中国の愛好家フォーラムChiphellにおいて、未発表のAMD Radeon RX 9070 XTリファレンスカードの実機レビューが公開された。三連ファン構成の2.5スロット厚カードで、GPUにはグラフェンシートが採用されており、熱伝導パッドの交換後にはGDDR6メモリ温度の顕著な低下が確認された。
このカードはブラックマーケット経由で入手されたもので、公式発表されていない外観ながらもAMDの純正レンダリング画像に酷似している点が注目される。Time SpyやFurMark等のテスト結果からも、電力上限引き上げ後の挙動や冷却性能の改善効果が定量的に示されている。
現時点でRX 7000シリーズ向けのリファレンスデザインの公式提供は行われていないが、本カードは仮にそれが存在していた場合の設計指針を示唆するものとして、熱管理や構造の観点から興味深い先行事例となり得る。
グラフェンシートの採用と熱伝導パッドの品質が示す冷却設計の課題

Chiphellフォーラムに投稿された非公式レビューによれば、未発表のAMD Radeon RX 9070 XTリファレンスカードにはGPU冷却機構の一環としてグラフェンシートが搭載されていた。この素材は極めて高い熱伝導性を持つが、同カードに用いられていた熱伝導パッドの品質は高くなく、GDDR6メモリの高温化を引き起こす一因とされた。投稿者が独自に高性能パッドに交換したところ、Time SpyおよびFurMarkによる温度測定でメモリチップの温度が最大6度低下したというデータが得られている。
これらの結果からは、冷却素材そのものの選定と、GPUコアと周辺コンポーネントにおける冷却バランスの設計が極めて重要であることが浮き彫りとなる。
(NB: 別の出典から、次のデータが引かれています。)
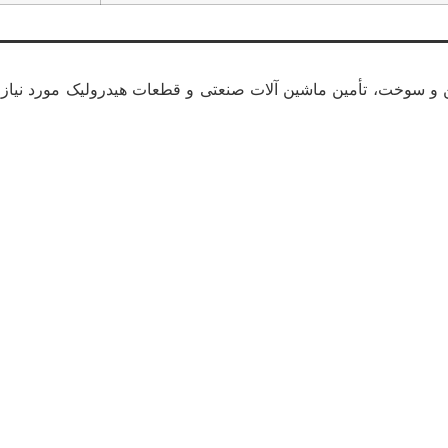
 و سوخت، تأمین ماشین آلات صنعتی و قطعات هیدرولیک مورد نیاز صن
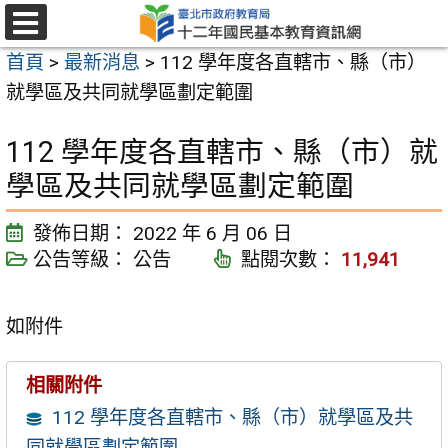
跳
至
選
首頁
>
最新消息
>
112 學年度各直轄市、縣（市）
單
主
就學區及共同就學區劃定範圍
要
內
112 學年度各直轄市、縣（市）就
容
學區及共同就學區劃定範圍
區
發佈日期：
2022 年 6 月 06 日
公告等級：
公告
點閱次數：
11,941
如附件
相關附件
112 學年度各直轄市、縣（市）就學區及共
同就學區劃定範圍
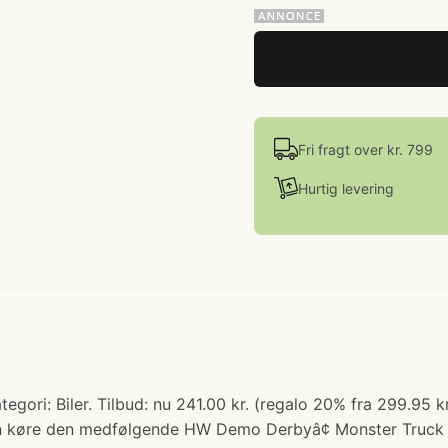
Fri fragt over kr. 799
Hurtig levering
gori: Biler. Tilbud: nu 241.00 kr. (regalo 20% fra 299.95 k
an køre den medfølgende HW Demo Derbyâ¢ Monster Truck o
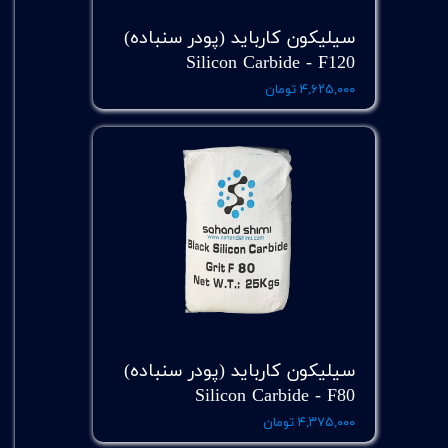
سیلیکون کارباید (پودر سنباده)
Silicon Carbide - F120
۴,۶۲۵,۰۰۰ تومان
سیلیکون کارباید (پودر سنباده)
Silicon Carbide - F80
۴,۳۷۵,۰۰۰ تومان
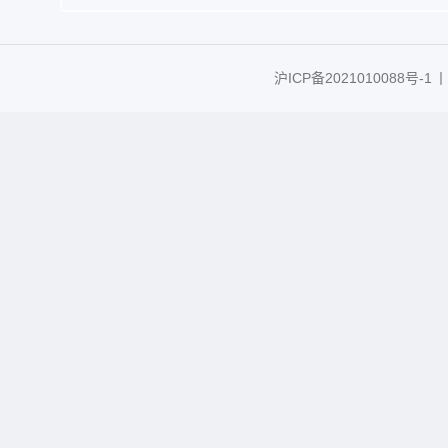
沪ICP备2021010088号-1
丨C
また、グラフェンという先端素材の導入が単体で高い性能を保証するわけではなく、それを支える周辺部材との整合性と最適化が不可欠である。熱設計における技術的未完成さが明らかとなった今回の事例は、リファレンスカードにおける冷却設計の一層の成熟を促す機会といえるだろう。
ブラックマーケット経由で流通する未発表カードが示唆する製造流通の実態
今回のRadeon RX 9070 XTはAMDが公式に発表していないにもかかわらず、中国のフォーラム上で実機レビューが掲載されており、その入手経路は明確にはされていない。カード本体には旧Radeonロゴが使用されるなど、正式製品には見られない意匠も含まれており、いわゆるOEM向けないし評価用サンプルであった可能性が指摘される。これらのカードがブラックマーケットで個人に販売されている実態は、製造から流通の過程におけるセキュリティや管理体制の緩さを示している。
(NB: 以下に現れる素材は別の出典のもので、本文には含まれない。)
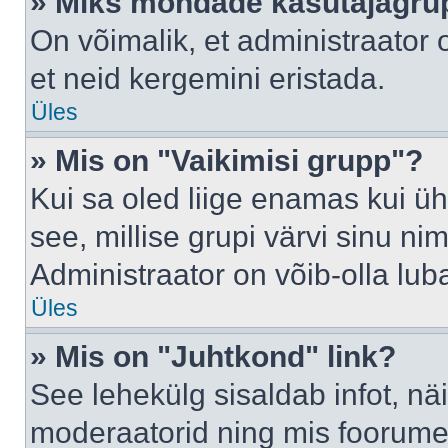
» Miks mõndade kasutajagrup
On võimalik, et administraator
et neid kergemini eristada.
Üles
» Mis on "Vaikimisi grupp"?
Kui sa oled liige enamas kui üh
see, millise grupi värvi sinu nimi 
Administraator on võib-olla lub
Üles
» Mis on "Juhtkond" link?
See lehekülg sisaldab infot, nä
moderaatorid ning mis foorume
外観はAMDのレンダリング画像と非常に酷似しており、設計段階では公式に近い仕様で開発された可能性は排除できない。ただし、その設計が公式のリファレンスカードであるという裏付けはなく、現時点でAMDがRX 7000シリーズ向けにリファレンスモデルを展開する計画は確認されていない。企業秘密の流出や非公式流通が新製品の市場形成に影響を与えることは、製品の信頼性とブランド価値に直結する重大な懸念であり、今後の管理体制強化が求められる。
Founders Edition以降に変化した純正カードの価値とリファレンス設計の意義
かつてリファレンスカードは、ボードパートナーによるカスタムモデルに比べて性能や冷却性能で劣るとの評価が主流であった。しかし、NVIDIAがFounders Editionを投入し、AMDも液冷を採用したリファレンス設計を展開したことにより、純正カードの存在価値は再定義された。これらは基準性能を担保しつつ、ブランドの設計思想を直接伝える手段となり、ハイエンドユーザーの評価軸にも変化をもたらしている。
一方で、今回のようにAMDがRX 7000シリーズで公式リファレンスを提供していない状況は、純正設計の継承と進化という観点からは空白と捉えられる可能性がある。今回リークされたカードがその代替物である保証はないが、形状やファン構成、配色などが暗示する設計方針にはAMDの美学が垣間見える。純正カードは単なるハードウェアではなく、製品ライン全体の象徴であり、今後のGPU市場でその役割がどう位置付けられるかが問われている。